▶ [REQUEST]
In the material below, copy out everything from the line containing "Give the start time, end" down to the line containing "runs 09:45 to", both of those lines included, without changing a character.

▶ [STORED RECORDS]
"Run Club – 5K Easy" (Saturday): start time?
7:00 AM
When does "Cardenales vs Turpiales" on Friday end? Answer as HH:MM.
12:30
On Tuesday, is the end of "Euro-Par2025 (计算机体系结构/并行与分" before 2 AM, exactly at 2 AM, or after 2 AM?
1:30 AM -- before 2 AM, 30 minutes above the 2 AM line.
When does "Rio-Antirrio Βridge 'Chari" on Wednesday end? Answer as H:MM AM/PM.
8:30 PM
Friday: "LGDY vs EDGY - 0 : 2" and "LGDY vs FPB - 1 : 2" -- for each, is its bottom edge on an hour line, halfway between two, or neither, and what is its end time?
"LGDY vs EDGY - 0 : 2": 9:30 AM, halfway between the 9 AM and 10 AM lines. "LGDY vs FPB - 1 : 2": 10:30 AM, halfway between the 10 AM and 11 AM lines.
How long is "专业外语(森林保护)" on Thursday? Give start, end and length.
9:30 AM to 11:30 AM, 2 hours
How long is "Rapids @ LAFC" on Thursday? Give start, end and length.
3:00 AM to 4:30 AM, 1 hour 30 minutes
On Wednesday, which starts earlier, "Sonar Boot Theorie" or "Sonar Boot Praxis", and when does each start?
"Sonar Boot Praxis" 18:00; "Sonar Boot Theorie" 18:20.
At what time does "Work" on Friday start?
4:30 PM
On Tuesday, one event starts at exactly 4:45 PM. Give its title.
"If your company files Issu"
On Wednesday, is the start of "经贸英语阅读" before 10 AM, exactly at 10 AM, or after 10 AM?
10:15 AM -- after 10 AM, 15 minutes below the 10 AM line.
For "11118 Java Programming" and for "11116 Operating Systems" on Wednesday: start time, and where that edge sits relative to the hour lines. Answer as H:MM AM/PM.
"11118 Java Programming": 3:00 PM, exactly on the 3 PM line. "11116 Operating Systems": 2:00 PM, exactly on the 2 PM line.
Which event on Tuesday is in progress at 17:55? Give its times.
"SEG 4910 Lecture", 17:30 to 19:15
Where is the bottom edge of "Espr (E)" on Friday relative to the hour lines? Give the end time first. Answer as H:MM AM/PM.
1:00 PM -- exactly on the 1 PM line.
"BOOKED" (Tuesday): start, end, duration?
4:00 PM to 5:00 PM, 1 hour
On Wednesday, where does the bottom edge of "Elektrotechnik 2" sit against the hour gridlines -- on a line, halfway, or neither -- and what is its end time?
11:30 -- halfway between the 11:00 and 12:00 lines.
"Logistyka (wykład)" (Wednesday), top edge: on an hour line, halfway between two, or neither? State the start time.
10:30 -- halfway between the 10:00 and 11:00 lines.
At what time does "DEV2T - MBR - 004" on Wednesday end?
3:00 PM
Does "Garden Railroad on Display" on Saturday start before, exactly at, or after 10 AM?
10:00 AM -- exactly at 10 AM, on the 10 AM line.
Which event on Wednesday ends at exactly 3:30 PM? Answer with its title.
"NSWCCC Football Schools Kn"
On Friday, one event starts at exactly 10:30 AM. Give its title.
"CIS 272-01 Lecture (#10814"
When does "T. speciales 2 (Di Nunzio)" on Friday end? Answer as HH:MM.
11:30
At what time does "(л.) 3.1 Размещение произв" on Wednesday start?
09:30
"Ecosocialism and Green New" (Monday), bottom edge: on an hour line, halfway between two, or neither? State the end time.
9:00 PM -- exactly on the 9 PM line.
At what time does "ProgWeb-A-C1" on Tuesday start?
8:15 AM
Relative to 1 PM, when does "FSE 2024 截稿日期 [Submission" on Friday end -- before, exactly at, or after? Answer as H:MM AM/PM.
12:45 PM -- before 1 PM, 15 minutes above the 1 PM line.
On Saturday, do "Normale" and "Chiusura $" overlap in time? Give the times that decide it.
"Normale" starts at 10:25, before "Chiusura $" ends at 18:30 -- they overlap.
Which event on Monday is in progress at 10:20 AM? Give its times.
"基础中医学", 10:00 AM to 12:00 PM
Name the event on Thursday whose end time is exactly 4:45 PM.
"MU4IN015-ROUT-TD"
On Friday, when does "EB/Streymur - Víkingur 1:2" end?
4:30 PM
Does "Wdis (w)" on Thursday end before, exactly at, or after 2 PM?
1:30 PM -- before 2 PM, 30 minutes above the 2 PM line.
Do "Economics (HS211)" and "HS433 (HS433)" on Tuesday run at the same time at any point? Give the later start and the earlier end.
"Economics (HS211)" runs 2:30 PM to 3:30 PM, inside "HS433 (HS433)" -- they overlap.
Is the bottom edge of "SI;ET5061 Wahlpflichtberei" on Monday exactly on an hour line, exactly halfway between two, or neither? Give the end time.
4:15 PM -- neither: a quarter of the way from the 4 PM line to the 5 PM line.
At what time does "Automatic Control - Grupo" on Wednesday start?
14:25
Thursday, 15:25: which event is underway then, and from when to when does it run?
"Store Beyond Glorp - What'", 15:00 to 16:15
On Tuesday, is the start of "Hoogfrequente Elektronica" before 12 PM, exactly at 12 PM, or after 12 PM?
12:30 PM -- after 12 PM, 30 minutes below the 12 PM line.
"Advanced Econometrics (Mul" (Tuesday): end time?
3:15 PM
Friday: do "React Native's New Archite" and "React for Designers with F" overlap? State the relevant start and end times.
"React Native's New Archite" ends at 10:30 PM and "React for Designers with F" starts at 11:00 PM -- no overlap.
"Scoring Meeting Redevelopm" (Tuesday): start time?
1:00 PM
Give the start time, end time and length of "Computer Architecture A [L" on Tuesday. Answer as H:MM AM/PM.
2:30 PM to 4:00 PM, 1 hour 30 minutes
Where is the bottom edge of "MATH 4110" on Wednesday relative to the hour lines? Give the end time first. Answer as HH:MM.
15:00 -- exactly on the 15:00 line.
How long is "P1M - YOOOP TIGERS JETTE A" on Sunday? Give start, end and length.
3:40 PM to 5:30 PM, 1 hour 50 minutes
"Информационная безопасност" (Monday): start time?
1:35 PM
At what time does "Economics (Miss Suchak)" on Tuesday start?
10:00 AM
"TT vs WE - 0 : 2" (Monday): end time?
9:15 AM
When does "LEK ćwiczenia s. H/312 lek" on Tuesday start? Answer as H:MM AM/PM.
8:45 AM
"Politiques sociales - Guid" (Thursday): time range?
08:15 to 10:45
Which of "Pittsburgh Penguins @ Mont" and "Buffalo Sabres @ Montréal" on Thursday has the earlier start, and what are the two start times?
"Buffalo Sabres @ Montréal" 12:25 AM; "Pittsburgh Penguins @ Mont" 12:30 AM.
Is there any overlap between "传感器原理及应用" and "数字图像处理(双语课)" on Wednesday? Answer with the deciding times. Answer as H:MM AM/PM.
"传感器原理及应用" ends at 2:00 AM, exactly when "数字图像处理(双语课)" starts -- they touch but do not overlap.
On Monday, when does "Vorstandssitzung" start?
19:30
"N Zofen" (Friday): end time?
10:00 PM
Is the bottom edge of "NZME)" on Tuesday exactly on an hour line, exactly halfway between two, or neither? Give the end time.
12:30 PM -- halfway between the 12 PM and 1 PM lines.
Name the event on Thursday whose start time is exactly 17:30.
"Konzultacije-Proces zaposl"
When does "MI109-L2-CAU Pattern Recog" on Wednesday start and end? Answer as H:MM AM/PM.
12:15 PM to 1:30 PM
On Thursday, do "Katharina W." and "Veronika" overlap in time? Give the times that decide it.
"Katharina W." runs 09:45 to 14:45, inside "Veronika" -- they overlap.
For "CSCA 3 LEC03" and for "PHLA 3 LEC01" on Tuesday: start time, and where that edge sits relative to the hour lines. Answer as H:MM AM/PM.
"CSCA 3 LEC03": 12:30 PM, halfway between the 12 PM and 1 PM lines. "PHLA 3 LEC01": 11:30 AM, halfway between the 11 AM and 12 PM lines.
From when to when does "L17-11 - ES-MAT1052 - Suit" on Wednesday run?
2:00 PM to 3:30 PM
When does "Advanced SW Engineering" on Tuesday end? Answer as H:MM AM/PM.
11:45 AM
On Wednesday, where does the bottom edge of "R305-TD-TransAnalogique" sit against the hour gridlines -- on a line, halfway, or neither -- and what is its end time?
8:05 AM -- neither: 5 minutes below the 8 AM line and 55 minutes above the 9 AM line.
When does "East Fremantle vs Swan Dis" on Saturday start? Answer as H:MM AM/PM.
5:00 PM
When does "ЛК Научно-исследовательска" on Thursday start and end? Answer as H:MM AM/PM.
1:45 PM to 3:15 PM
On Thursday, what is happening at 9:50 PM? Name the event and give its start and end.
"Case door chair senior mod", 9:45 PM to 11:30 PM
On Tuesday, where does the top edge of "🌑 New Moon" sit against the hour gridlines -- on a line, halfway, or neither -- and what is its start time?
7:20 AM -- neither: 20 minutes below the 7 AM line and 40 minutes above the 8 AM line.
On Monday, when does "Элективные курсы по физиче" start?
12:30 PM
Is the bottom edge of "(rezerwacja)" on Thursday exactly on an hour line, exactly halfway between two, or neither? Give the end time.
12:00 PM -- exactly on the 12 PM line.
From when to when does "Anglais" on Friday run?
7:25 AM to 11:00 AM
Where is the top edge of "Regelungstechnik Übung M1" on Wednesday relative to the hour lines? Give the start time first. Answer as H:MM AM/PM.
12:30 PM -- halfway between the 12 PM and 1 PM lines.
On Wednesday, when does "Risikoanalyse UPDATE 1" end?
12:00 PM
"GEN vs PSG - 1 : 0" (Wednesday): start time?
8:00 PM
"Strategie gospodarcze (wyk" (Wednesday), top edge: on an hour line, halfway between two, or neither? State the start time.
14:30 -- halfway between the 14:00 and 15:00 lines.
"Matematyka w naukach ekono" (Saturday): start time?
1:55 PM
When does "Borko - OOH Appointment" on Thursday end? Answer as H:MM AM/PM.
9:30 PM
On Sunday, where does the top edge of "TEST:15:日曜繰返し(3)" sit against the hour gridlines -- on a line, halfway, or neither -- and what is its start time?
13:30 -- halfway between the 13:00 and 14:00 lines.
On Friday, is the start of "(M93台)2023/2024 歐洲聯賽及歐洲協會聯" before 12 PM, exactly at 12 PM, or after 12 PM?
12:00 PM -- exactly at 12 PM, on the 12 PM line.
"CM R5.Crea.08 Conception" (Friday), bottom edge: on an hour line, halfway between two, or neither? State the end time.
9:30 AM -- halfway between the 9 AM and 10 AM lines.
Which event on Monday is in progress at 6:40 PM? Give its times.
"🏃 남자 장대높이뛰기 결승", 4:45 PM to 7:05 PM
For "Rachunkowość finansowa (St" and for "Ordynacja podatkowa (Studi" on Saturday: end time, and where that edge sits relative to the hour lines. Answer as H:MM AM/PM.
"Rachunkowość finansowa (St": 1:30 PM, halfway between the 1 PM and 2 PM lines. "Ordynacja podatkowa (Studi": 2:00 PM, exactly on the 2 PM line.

▶ [ANSWER TO THE PROBLEM]
Give the start time, end time and length of "Computer Architecture A [L" on Tuesday. Answer as H:MM AM/PM.
2:30 PM to 4:00 PM, 1 hour 30 minutes
Where is the bottom edge of "MATH 4110" on Wednesday relative to the hour lines? Give the end time first. Answer as HH:MM.
15:00 -- exactly on the 15:00 line.
How long is "P1M - YOOOP TIGERS JETTE A" on Sunday? Give start, end and length.
3:40 PM to 5:30 PM, 1 hour 50 minutes
"Информационная безопасност" (Monday): start time?
1:35 PM
At what time does "Economics (Miss Suchak)" on Tuesday start?
10:00 AM
"TT vs WE - 0 : 2" (Monday): end time?
9:15 AM
When does "LEK ćwiczenia s. H/312 lek" on Tuesday start? Answer as H:MM AM/PM.
8:45 AM
"Politiques sociales - Guid" (Thursday): time range?
08:15 to 10:45
Which of "Pittsburgh Penguins @ Mont" and "Buffalo Sabres @ Montréal" on Thursday has the earlier start, and what are the two start times?
"Buffalo Sabres @ Montréal" 12:25 AM; "Pittsburgh Penguins @ Mont" 12:30 AM.
Is there any overlap between "传感器原理及应用" and "数字图像处理(双语课)" on Wednesday? Answer with the deciding times. Answer as H:MM AM/PM.
"传感器原理及应用" ends at 2:00 AM, exactly when "数字图像处理(双语课)" starts -- they touch but do not overlap.
On Monday, when does "Vorstandssitzung" start?
19:30
"N Zofen" (Friday): end time?
10:00 PM
Is the bottom edge of "NZME)" on Tuesday exactly on an hour line, exactly halfway between two, or neither? Give the end time.
12:30 PM -- halfway between the 12 PM and 1 PM lines.
Name the event on Thursday whose start time is exactly 17:30.
"Konzultacije-Proces zaposl"
When does "MI109-L2-CAU Pattern Recog" on Wednesday start and end? Answer as H:MM AM/PM.
12:15 PM to 1:30 PM
On Thursday, do "Katharina W." and "Veronika" overlap in time? Give the times that decide it.
"Katharina W." runs 09:45 to 14:45, inside "Veronika" -- they overlap.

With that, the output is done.